* [WORK TO COMPLETE] Among the lines of data below, reproduce only those from the one with "Supprime les relances" through the one with "Proposer à l’utilisatrice", exactly as they stand, both ends included.

Content starts

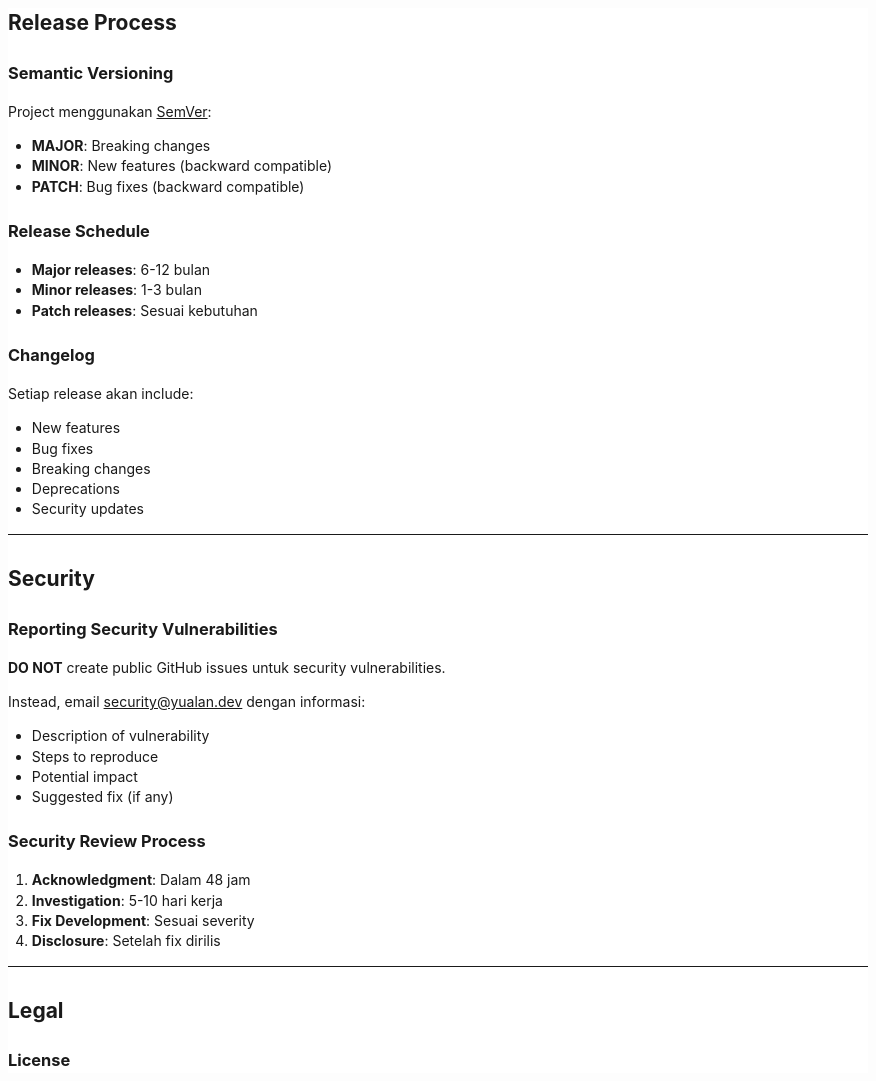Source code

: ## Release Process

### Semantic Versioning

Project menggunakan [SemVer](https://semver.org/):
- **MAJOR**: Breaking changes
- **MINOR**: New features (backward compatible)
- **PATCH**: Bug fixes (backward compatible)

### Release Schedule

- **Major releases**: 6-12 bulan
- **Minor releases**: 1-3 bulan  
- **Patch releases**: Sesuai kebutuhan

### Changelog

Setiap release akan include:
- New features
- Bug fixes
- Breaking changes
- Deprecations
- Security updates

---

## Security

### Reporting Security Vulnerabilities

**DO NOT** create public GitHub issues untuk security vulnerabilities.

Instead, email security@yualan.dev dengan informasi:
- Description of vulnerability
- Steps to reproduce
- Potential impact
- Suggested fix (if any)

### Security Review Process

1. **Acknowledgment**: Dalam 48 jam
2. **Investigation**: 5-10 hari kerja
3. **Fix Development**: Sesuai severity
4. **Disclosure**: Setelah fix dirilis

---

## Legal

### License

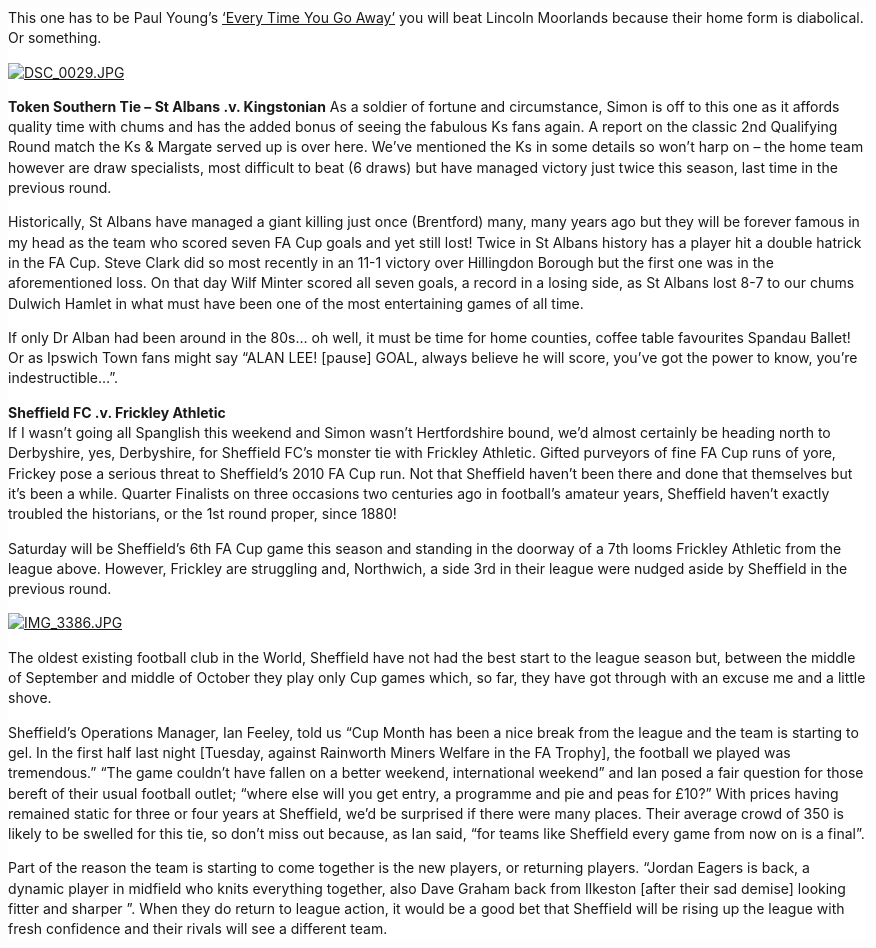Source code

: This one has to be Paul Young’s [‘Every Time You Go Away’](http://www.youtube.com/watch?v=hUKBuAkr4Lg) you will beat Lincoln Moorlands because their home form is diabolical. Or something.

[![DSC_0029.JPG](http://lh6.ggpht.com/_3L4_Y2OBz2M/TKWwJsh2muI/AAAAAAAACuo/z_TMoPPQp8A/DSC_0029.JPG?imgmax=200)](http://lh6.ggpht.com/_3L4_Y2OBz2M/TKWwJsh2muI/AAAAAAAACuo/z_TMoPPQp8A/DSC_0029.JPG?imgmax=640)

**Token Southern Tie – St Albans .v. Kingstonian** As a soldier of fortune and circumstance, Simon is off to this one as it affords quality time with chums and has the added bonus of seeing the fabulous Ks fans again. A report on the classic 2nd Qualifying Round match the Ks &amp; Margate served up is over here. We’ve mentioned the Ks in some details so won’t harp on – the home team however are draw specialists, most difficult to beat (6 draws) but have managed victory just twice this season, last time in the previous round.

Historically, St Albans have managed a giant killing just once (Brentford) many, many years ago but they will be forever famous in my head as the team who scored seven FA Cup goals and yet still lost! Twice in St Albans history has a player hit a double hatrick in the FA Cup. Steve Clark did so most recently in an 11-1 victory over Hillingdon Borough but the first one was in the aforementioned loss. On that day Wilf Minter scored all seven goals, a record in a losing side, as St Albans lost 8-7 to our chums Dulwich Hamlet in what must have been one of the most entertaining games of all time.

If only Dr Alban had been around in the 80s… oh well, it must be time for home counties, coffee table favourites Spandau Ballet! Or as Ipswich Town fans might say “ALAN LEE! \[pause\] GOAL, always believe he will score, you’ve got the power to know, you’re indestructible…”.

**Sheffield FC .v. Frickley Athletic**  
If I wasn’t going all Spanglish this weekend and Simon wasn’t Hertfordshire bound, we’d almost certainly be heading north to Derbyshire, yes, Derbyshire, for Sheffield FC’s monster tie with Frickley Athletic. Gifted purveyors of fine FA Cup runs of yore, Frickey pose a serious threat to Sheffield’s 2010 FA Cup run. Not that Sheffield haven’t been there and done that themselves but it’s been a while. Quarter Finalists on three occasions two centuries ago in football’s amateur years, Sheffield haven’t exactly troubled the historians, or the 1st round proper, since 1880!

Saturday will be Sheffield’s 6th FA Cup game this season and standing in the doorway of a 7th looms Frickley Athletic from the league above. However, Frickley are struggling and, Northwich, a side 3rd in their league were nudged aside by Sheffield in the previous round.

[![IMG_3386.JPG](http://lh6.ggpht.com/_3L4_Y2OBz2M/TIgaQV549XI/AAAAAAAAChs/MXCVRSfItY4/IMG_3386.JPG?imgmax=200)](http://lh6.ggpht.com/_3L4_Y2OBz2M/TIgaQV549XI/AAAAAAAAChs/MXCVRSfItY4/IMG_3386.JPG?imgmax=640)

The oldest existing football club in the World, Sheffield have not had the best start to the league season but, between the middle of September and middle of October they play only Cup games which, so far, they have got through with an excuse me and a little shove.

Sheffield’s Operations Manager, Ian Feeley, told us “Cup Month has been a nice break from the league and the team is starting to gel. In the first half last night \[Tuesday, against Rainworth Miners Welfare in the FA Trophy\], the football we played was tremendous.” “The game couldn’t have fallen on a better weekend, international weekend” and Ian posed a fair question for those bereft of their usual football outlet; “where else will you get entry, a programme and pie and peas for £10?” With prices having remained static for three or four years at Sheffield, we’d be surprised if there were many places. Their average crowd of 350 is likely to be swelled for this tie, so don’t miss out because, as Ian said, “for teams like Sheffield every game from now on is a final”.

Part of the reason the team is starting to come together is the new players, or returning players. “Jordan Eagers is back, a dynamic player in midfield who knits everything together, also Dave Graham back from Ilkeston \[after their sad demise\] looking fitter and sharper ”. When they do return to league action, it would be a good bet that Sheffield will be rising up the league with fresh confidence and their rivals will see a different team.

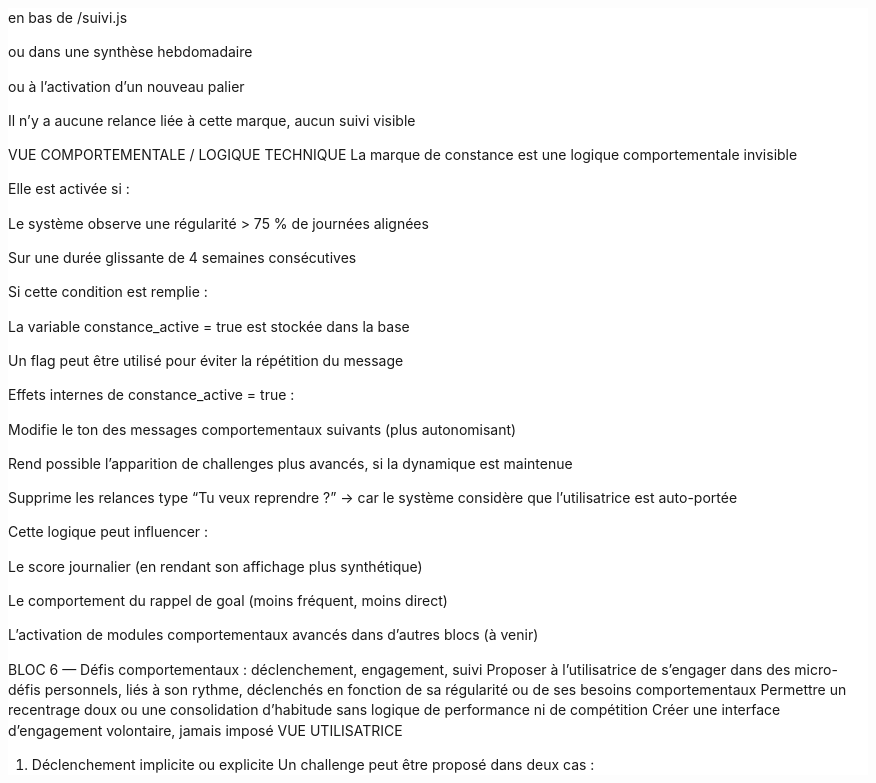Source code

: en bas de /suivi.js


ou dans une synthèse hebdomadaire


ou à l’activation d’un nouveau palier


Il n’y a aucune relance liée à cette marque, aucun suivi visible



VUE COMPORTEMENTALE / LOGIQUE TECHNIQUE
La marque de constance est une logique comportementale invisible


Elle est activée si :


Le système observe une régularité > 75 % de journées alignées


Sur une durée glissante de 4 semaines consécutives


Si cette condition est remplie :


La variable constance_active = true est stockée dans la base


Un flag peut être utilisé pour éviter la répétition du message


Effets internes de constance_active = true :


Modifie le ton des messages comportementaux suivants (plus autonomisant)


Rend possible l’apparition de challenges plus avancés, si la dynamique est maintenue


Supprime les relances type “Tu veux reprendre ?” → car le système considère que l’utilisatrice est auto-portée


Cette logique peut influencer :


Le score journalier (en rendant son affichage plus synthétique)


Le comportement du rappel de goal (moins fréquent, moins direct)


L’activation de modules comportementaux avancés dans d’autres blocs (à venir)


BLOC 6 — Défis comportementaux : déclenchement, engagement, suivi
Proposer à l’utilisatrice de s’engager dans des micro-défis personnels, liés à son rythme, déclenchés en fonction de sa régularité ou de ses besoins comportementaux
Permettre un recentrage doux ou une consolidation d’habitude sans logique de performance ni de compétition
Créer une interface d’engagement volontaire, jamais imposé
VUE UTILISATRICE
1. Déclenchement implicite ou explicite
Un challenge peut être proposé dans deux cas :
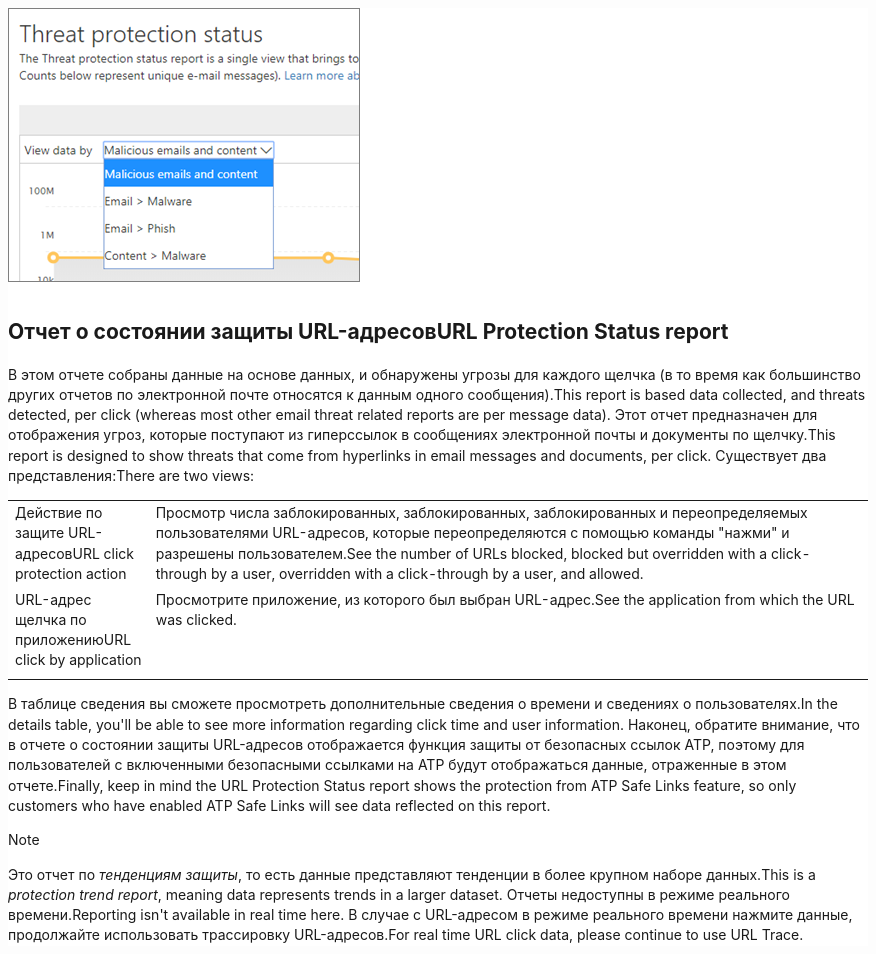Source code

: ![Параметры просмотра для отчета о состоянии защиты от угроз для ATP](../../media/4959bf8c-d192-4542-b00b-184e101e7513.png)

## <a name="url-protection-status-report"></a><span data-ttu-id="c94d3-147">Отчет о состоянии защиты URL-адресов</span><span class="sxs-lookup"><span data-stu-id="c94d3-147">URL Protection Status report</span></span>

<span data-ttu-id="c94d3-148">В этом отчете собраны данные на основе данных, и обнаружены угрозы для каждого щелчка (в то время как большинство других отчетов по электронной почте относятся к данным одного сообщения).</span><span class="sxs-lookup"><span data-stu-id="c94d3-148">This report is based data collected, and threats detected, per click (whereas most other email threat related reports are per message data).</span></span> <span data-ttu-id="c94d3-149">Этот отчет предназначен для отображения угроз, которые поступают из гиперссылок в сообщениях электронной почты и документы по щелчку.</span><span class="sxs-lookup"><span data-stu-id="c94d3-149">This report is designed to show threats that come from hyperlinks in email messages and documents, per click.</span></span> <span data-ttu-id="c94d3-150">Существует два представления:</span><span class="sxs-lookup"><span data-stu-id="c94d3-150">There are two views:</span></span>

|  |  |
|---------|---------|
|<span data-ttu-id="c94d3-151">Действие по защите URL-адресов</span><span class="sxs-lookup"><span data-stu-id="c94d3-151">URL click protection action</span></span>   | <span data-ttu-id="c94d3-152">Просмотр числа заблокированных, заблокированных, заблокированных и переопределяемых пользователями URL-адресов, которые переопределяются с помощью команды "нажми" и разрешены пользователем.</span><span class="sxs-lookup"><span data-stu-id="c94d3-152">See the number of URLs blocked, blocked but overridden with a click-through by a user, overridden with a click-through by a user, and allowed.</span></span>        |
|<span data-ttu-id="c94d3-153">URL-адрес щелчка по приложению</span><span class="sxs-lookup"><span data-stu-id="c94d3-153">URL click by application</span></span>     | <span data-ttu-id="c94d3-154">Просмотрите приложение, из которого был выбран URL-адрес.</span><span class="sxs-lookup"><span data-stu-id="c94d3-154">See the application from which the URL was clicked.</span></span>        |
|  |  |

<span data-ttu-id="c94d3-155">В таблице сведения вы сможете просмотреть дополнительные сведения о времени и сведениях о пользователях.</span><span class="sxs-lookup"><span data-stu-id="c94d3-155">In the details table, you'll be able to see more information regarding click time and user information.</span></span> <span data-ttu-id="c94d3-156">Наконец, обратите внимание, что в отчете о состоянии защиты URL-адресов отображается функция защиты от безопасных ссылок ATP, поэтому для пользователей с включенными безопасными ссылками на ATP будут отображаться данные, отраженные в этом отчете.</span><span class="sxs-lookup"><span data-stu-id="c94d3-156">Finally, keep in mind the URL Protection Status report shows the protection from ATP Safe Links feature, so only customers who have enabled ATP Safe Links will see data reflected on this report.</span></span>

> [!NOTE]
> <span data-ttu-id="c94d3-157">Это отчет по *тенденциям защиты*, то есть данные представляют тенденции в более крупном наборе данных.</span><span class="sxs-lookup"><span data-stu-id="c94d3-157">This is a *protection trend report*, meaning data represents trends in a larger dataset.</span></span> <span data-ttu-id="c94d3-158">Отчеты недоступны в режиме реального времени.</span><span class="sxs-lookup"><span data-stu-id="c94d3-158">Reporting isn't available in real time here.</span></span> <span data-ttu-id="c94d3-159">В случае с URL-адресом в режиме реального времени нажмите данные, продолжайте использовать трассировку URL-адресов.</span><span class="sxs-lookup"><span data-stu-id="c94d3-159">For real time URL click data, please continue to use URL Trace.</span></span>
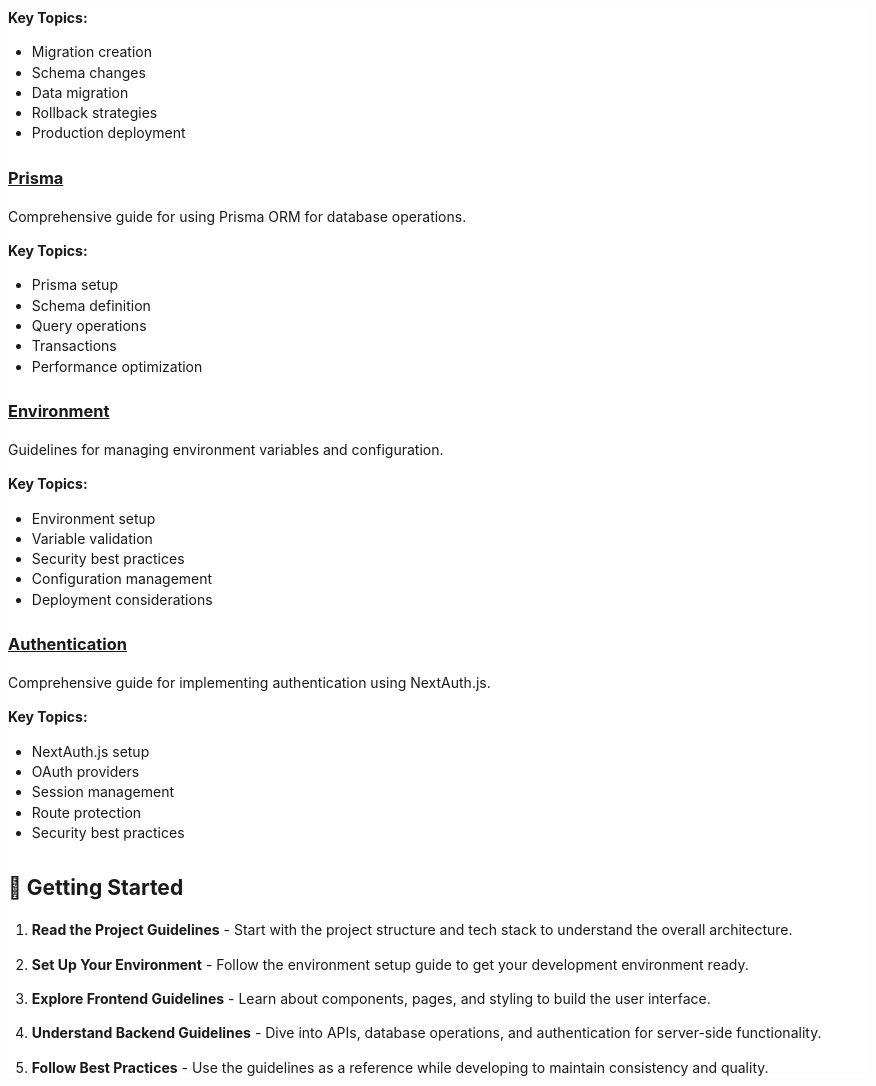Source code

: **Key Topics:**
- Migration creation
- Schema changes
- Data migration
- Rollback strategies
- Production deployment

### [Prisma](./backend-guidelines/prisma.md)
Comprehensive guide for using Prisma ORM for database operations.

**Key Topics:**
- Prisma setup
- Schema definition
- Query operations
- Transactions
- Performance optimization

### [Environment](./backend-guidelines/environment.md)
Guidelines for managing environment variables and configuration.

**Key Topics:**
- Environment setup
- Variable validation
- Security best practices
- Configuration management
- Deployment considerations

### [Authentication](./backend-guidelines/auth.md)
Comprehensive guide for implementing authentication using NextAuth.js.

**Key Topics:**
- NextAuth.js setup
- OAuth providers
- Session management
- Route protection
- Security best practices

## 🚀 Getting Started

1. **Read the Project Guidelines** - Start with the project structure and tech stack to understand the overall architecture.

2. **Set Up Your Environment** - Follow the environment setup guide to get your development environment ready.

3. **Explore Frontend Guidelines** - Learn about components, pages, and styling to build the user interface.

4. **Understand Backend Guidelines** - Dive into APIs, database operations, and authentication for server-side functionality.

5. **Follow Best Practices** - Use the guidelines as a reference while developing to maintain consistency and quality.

Content ends

* [YOUR RESPONSE]
Supprime les relances type “Tu veux reprendre ?” → car le système considère que l’utilisatrice est auto-portée


Cette logique peut influencer :


Le score journalier (en rendant son affichage plus synthétique)


Le comportement du rappel de goal (moins fréquent, moins direct)


L’activation de modules comportementaux avancés dans d’autres blocs (à venir)


BLOC 6 — Défis comportementaux : déclenchement, engagement, suivi
Proposer à l’utilisatrice de s’engager dans des micro-défis personnels, liés à son rythme, déclenchés en fonction de sa régularité ou de ses besoins comportementaux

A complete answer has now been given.